Sonia Lo may be the CEO of one of the nation’s most efficient – and one of the few profitable – hydroponic farms, but she isn’t that far removed from her days as a personal chef.

“You might say I spent time cooking up some pretty ambitious plans as well as more than a few fabulous meals,” she says with a laugh.

She’s been an angel investor in 15 companies, speaks seven languages, has lived and worked in 16 countries, and holds a third-degree blackbelt in Tae-Kwon Do, but her recent role is as Chief Executive Officer of FreshBox Farms, in Millis, the first of several hydroponic operations planned in locations across the US.

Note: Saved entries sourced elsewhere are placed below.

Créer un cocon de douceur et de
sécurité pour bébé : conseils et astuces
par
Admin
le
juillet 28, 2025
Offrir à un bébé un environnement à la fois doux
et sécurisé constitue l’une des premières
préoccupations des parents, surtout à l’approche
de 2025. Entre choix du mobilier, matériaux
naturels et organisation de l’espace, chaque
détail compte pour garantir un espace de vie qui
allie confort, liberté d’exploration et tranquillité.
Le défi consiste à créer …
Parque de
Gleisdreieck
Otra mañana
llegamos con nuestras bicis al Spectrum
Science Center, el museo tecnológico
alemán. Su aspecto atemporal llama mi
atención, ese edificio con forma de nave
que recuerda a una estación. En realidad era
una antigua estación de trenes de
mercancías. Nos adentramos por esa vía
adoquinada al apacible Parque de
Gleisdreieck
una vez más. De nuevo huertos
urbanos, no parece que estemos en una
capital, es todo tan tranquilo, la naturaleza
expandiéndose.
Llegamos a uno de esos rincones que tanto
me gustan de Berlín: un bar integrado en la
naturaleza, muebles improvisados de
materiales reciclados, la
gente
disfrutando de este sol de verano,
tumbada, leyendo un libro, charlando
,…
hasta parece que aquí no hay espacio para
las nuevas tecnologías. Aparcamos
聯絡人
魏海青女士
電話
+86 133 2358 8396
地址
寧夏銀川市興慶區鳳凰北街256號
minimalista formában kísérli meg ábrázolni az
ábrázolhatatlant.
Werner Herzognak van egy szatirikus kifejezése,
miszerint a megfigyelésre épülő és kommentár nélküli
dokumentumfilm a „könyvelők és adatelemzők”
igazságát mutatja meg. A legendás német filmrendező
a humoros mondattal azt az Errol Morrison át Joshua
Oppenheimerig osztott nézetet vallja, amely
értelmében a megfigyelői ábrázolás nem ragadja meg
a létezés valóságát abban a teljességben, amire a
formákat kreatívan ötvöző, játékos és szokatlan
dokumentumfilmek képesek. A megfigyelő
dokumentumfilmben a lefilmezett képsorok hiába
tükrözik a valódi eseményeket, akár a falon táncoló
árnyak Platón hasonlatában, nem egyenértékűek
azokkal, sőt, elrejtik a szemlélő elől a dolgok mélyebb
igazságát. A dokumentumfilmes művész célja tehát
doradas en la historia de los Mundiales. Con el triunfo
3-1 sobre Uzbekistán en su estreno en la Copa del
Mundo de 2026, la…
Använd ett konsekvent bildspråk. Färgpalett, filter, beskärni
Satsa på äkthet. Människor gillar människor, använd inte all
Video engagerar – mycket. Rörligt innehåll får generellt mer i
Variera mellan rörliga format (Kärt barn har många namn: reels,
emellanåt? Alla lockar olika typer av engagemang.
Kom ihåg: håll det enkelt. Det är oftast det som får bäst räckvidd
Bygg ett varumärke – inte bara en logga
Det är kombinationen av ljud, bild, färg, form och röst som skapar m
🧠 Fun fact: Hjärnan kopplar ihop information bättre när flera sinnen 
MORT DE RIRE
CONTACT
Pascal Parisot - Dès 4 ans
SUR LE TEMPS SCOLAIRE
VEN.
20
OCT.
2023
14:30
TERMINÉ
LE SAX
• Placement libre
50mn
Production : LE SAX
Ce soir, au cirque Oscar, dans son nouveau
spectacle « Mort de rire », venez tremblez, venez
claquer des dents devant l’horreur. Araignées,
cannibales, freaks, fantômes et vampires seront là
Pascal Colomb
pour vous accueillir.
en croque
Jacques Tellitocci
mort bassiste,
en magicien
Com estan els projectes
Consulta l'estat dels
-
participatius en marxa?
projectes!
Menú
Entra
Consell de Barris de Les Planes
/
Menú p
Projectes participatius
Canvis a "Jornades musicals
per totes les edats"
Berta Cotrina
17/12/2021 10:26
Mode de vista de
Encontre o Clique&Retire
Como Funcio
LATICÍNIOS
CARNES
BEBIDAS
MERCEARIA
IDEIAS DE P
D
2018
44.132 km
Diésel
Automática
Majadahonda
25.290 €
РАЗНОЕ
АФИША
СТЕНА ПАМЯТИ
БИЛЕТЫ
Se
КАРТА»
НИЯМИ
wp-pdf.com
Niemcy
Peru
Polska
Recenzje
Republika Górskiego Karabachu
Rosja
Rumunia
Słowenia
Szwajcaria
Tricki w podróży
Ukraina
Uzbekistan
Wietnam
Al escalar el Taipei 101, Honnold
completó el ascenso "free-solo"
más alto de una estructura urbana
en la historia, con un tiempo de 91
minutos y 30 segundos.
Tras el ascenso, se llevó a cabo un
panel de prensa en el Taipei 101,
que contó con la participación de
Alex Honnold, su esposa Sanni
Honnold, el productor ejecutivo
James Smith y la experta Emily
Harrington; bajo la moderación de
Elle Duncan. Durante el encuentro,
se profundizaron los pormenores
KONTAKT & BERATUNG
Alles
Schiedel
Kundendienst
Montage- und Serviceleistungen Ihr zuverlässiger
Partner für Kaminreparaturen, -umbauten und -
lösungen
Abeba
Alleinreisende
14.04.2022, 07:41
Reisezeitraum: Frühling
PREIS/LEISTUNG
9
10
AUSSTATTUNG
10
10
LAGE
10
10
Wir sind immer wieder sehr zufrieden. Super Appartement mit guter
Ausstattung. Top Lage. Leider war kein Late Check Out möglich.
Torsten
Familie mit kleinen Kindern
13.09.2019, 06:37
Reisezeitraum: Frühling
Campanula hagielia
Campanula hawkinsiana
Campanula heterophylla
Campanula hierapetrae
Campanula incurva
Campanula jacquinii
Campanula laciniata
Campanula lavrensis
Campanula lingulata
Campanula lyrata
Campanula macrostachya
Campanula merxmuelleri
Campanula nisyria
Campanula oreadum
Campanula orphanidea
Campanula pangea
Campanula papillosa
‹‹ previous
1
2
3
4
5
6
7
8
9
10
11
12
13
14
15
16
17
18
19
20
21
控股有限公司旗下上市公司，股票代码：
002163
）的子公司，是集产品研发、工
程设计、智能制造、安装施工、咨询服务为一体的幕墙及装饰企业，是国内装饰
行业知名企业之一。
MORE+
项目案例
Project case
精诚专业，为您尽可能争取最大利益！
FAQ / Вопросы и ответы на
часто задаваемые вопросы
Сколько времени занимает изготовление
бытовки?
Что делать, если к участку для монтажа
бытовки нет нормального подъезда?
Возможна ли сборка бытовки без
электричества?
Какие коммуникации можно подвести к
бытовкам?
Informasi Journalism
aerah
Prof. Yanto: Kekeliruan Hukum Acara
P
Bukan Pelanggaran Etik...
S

Indoor hydroponic farming in the US – a fancier, more accurate term may be Digital Distributed Agriculture, or DDA – is doing a booming business in leafy greens, with no end in sight to its growth potential (no pun intended). The market is currently $6 to $9B per year, and forecasters believe that over the next 10 years, 50% of all greens will be harvested indoors through some form of DDA growing.

FreshBox Farms is the nation’s largest modular vertical farm. Using sustainable growing enclosures, greens are grown using no soil, very little water, a rigorously-tested nutrient mix and LED lighting to produce the freshest, cleanest, tastiest produce possible. No matter the weather, the harvesting continues — most field-based growers have one or two harvests per year. FreshBox Farms averages 30 harvests per year.

And FreshBox Farms greens are non-GMO, grown without pesticides, herbicides or other scary stuff – and they’re kosher, the only Bay State grower to achieve the designation.

Back when she gave a TedX talk about the meeting of food and tech, Sonia explained that growing food in indoor, urban or suburban locations means that agriculture as we know it is disrupted. “We’re growing crops previously grown only in certain geographies, constrained by arable land, water and weather considerations. Thanks to DDA, those greens will be grown year-round anywhere in the US.”

And the ‘new’ way to farm will give way to a new type of farmer, says Sonia: some estimate more than 100,000 jobs will be created as this thriving industry redefines what it means to farm and be a farmer.

And that, as they say, is plenty of food for thought – appropriate for a chef-turned-entrepreneur.